Estaba cansado de dirigir la Corte de ángeles
celestiales buscando y luchando contra el maligno. De un lado a otro todo el
día, entre trompetas y espadazos a los fantasmas de los hombres, sin pegar pie
con bola. Se despojó de su armadura y su espada, y acude cada 29 de septiembre
hasta el Paredón. No se ha caído porque él, cuidadosamente pone unas cuantas
piedras y luego desaparece… Hasta que conoció a Bustar, una joven morena, tan
alta como Miguel, tropezando en un cruce de caminos justo un 29 de septiembre
de nadie sabe hace cuanto tiempo. Nadie sabe cuando volvió, ni siquiera si llegó a irse. Cuida de un hombre que puede ser su padre o su abuelo, en una casita cerca del río. Miguel no pudo dejar de mirar los ojos negros de aquella mujer que jamás había visto en sus alados y combativos viajes. Y el arcángel se despojó de sus alas para
acariciar la tierra del amor. Los confines del alma a través de la piel, de los
ojos de Bustar.
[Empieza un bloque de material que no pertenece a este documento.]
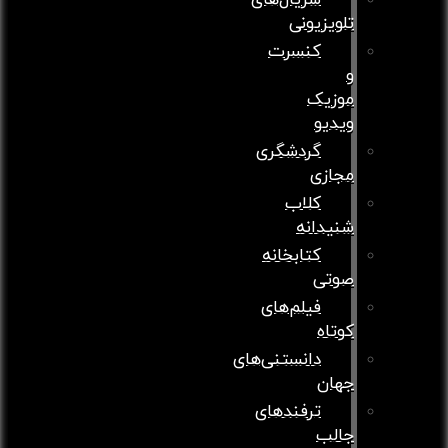
سریال‌های
تلویزیونی
کنسرت
و
موزیک
ویدیو
گردشگری
مجازی
کلاب
شنیدانه
کتابخانه
صوتی
فیلم‌های
کوتاه
دانستنی‌های
جهان
ترفندهای
جالب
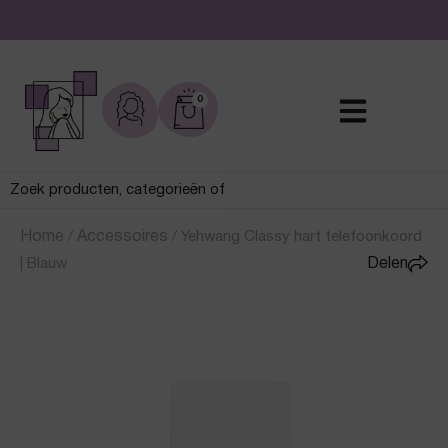
De leukste sieraden online en in de winkel
0
Home
/
Accessoires
/
Yehwang Classy hart telefoonkoord
| Blauw
Delen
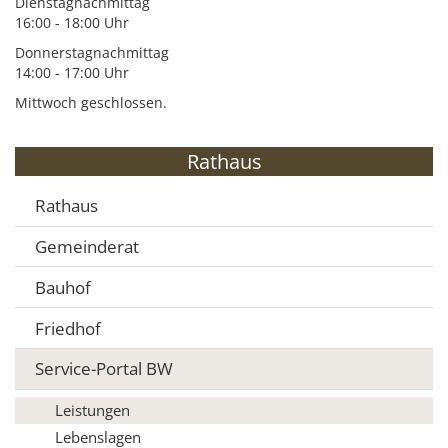
Dienstagnachmittag
16:00 - 18:00 Uhr
Donnerstagnachmittag
14:00 - 17:00 Uhr
Mittwoch geschlossen.
Rathaus
Rathaus
Gemeinderat
Bauhof
Friedhof
Service-Portal BW
Leistungen
Lebenslagen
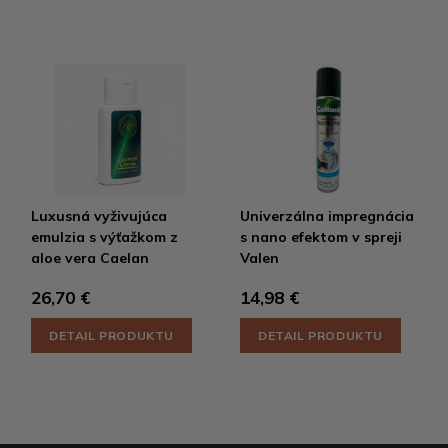
Luxusná vyživujúca
Univerzálna impregnácia
emulzia s výťažkom z
s nano efektom v spreji
aloe vera Caelan
Valen
26,70 €
14,98 €
DETAIL PRODUKTU
DETAIL PRODUKTU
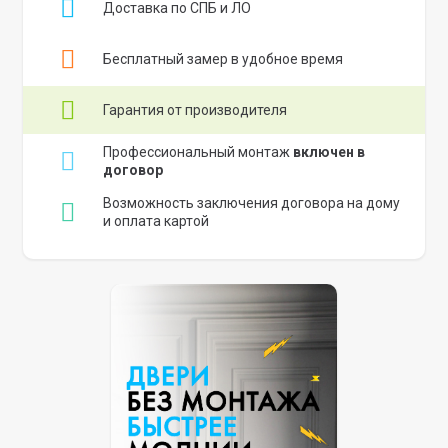
Доставка по СПБ и ЛО
Бесплатный замер в удобное время
Гарантия от производителя
Профессиональный монтаж
включен в
договор
Возможность заключения договора на дому
и оплата картой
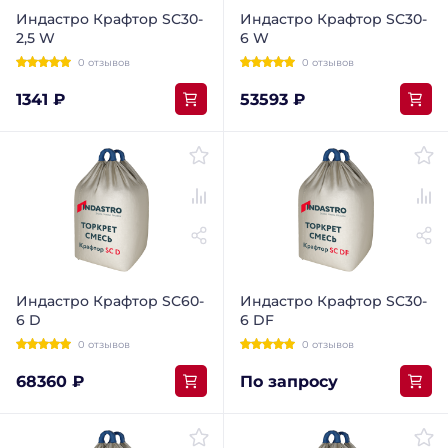
Индастро Крафтор SС30-
Индастро Крафтор SС30-
2,5 W
6 W
0 отзывов
0 отзывов
1341 ₽
53593 ₽
Индастро Крафтор SС60-
Индастро Крафтор SC30-
6 D
6 DF
0 отзывов
0 отзывов
68360 ₽
По запросу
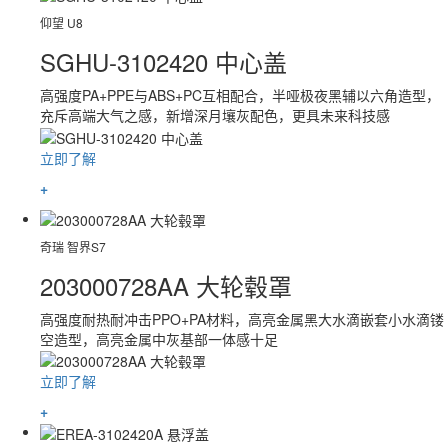
仰望 U8
SGHU-3102420 中心盖
高强度PA+PPE与ABS+PC互相配合，半哑极夜黑辅以六角造型，
充斥高端大气之感，新增深月壤灰配色，更具未来科技感
立即了解
+
奇瑞 智界S7
203000728AA 大轮毂罩
高强度耐热耐冲击PPO+PA材料，高亮金属黑大水滴嵌套小水滴镂
空造型，高亮金属中灰基部一体感十足
立即了解
+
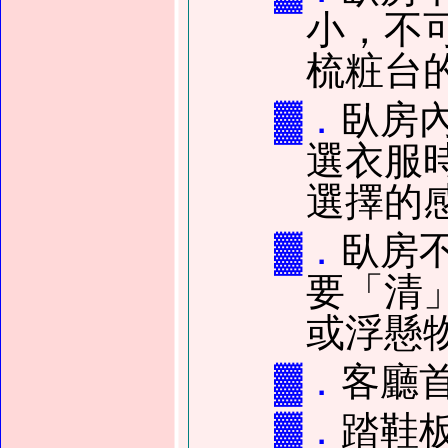
小，不
梳粧台
▓．
臥房
選衣服
選擇的
▓．
臥房
要「清
或浮懸
▓．
客廳
▓．
踏鞋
Agarrados de la mano, el pastor observa como, cada anochecer, los enamorados se
diluyen entre sombras camino del Paredón. Y una nube espesa cubre de calor los
alrededores, haciendo invisible la danza de amor de quienes descubren que la
eternidad está entre aquellas piedras. Pero Miguel sabía que María quería
volar. Ver el mundo desde las alturas, recorrer de su mano todo aquello que su
corazón anhelaba. Él no podía darle a ella alas de ángel… Y fue entonces cuando
al besarla por última vez con su forma humana, se transformaron en dos
bellísimos cernícalos, pareja que ahora sí, la comarca sabe que allí habitan,
en el Paredón de San Miguel, custodios de las piedras y de un amor terrenal,
ahora a vista de pájaro.
Crispín me lanza una mirada seria, rasgas sus
labios para amagar una sonrisa entre dientes y agujeros, silba a los perros, se levanta y me dice hasta otra, con un gesto que ya conozco.